Biometrics – The Studies Don’t Reveal the Truth
May 7, 2014
If you read through the biometrics literature you will see a general security based ranking of biometric techniques starting with retinal scans as the most secure, followed by iris, hand geometry and fingerprint, voice, face recognition, and then a variety of behavioral characteristics.
The problem is that these studies have more to do with “in theory” than “in practice” on a mobile phone, but they never-the-less mislead many companies into thinking that a single biometric can provide the results required. This is really not the case in practice. Most companies will require that False Accepts (error caused by wrong person or thing getting in) and False Rejects (error caused by the right person not getting in) be so low that the rate where these two are equal (equal error rate or EER) would be well under 1% across all conditions. Here’s why the studies don’t reflect the real world of a mobile phone user:
A great case in point is the fingerprint readers now deployed by Apple and Samsung. These are extremely expensive devices, and the literature would make one think that they are highly accurate, but Apple doesn’t have the confidence to allow them to be used in the iTunes store for ID, and San Jose Mercury News columnist Troy Wolverton says:
“I’ve not been terribly happy with the fingerprint reader on my iPhone, but it puts the one on the S5 to shame. Samsung’s fingerprint sensor failed repeatedly. At best, I would get it to recognize my print on the second try. But quite often, it would fail so many times in a row that I’d be prompted to enter my password instead. I ended up turning it off because it was so unreliable (full article).”

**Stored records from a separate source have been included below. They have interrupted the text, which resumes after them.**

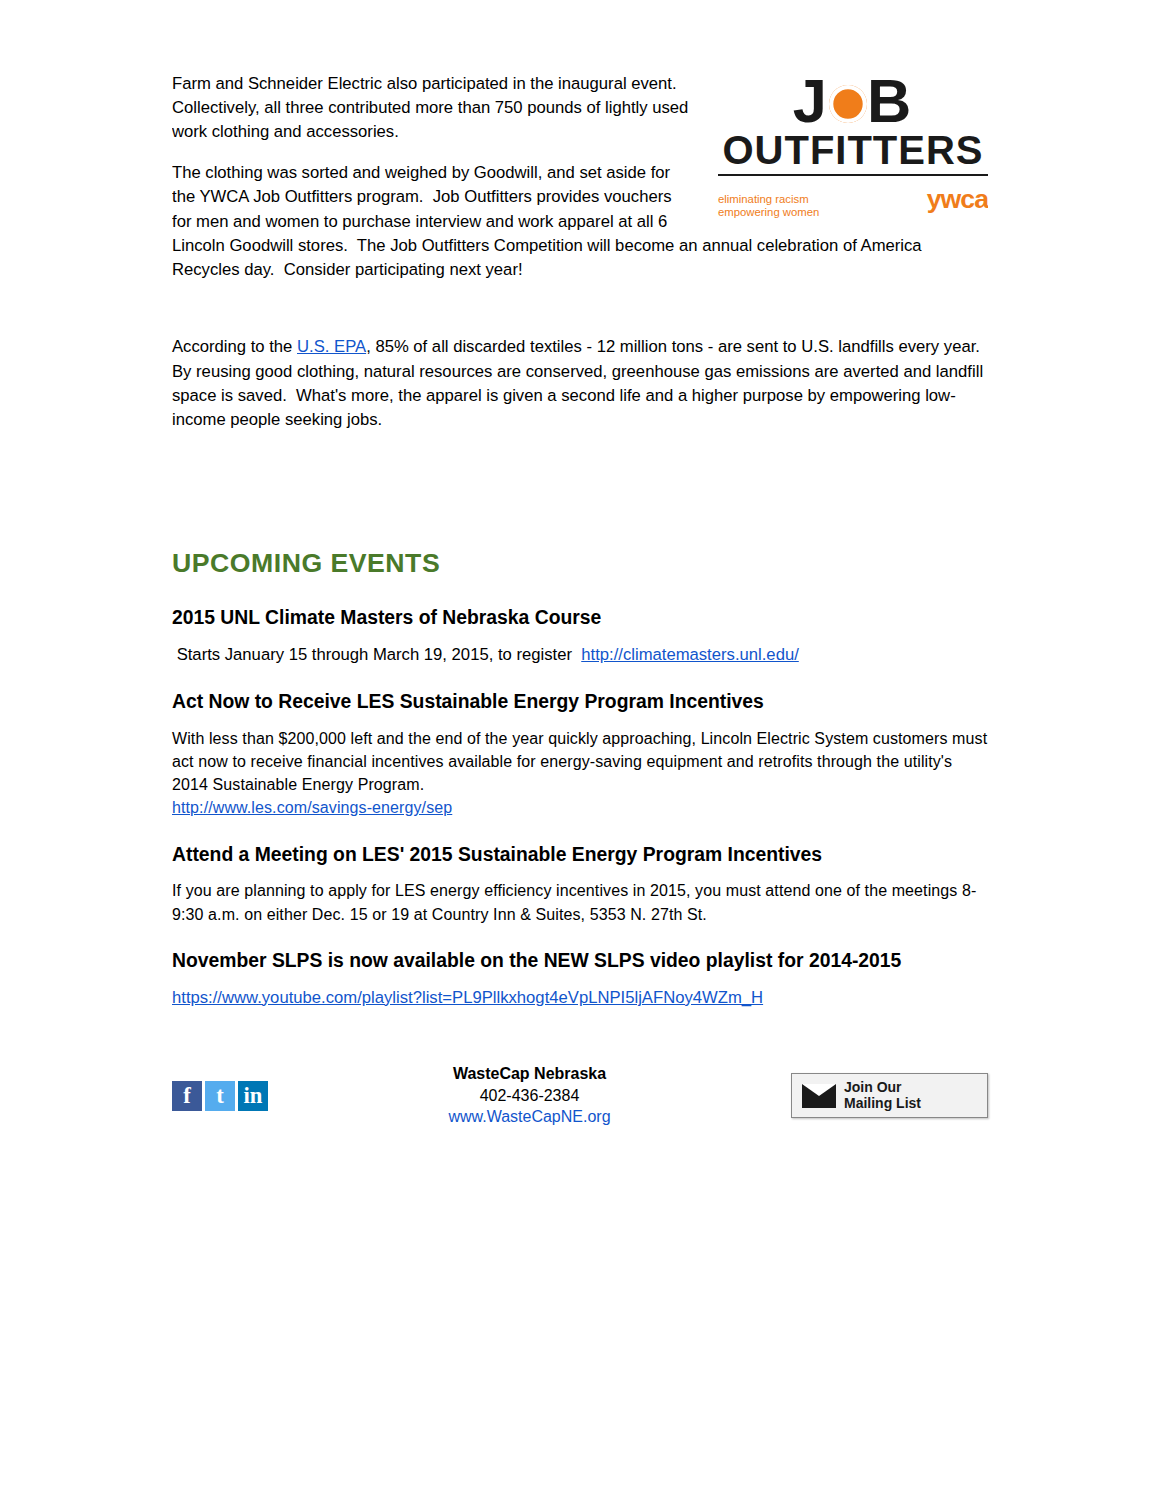J B
OUTFITTERS
eliminating racism
empowering women
ywca
Farm and Schneider Electric also participated in the inaugural event. Collectively, all three contributed more than 750 pounds of lightly used work clothing and accessories.
The clothing was sorted and weighed by Goodwill, and set aside for the YWCA Job Outfitters program. Job Outfitters provides vouchers for men and women to purchase interview and work apparel at all 6 Lincoln Goodwill stores. The Job Outfitters Competition will become an annual celebration of America Recycles day. Consider participating next year!
According to the U.S. EPA, 85% of all discarded textiles - 12 million tons - are sent to U.S. landfills every year. By reusing good clothing, natural resources are conserved, greenhouse gas emissions are averted and landfill space is saved. What's more, the apparel is given a second life and a higher purpose by empowering low-income people seeking jobs.
UPCOMING EVENTS
2015 UNL Climate Masters of Nebraska Course
Starts January 15 through March 19, 2015, to register http://climatemasters.unl.edu/
Act Now to Receive LES Sustainable Energy Program Incentives
With less than $200,000 left and the end of the year quickly approaching, Lincoln Electric System customers must act now to receive financial incentives available for energy-saving equipment and retrofits through the utility's 2014 Sustainable Energy Program.
http://www.les.com/savings-energy/sep
Attend a Meeting on LES' 2015 Sustainable Energy Program Incentives
If you are planning to apply for LES energy efficiency incentives in 2015, you must attend one of the meetings 8-9:30 a.m. on either Dec. 15 or 19 at Country Inn & Suites, 5353 N. 27th St.
November SLPS is now available on the NEW SLPS video playlist for 2014-2015
https://www.youtube.com/playlist?list=PL9Pllkxhogt4eVpLNPI5ljAFNoy4WZm_H
f t in
WasteCap Nebraska
402-436-2384
www.WasteCapNE.org
Join Our
Mailing List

There is a solution to this problem…It’s to utilize sensors already on the phone to minimize cost, and deploy a biometric chain combining face verification, voice verification, or other techniques that can be easily implemented in a user friendly manner that allows the combined usage to create a very low equal error rate, that become “immune” to conditions and compliance issues by having a series of biometric and other secure backup systems.
Sensory has an approach we call SMART, Sensory Methodology for Adaptive Recognition Thresholding that takes a look at environmental and usage conditions and intelligently deploys thresholds across a multitude of biometric technologies to yield a highly accurate solution that is easy to use and fast in responding yet robust to environmental and usage models AND uses existing hardware to keep costs low.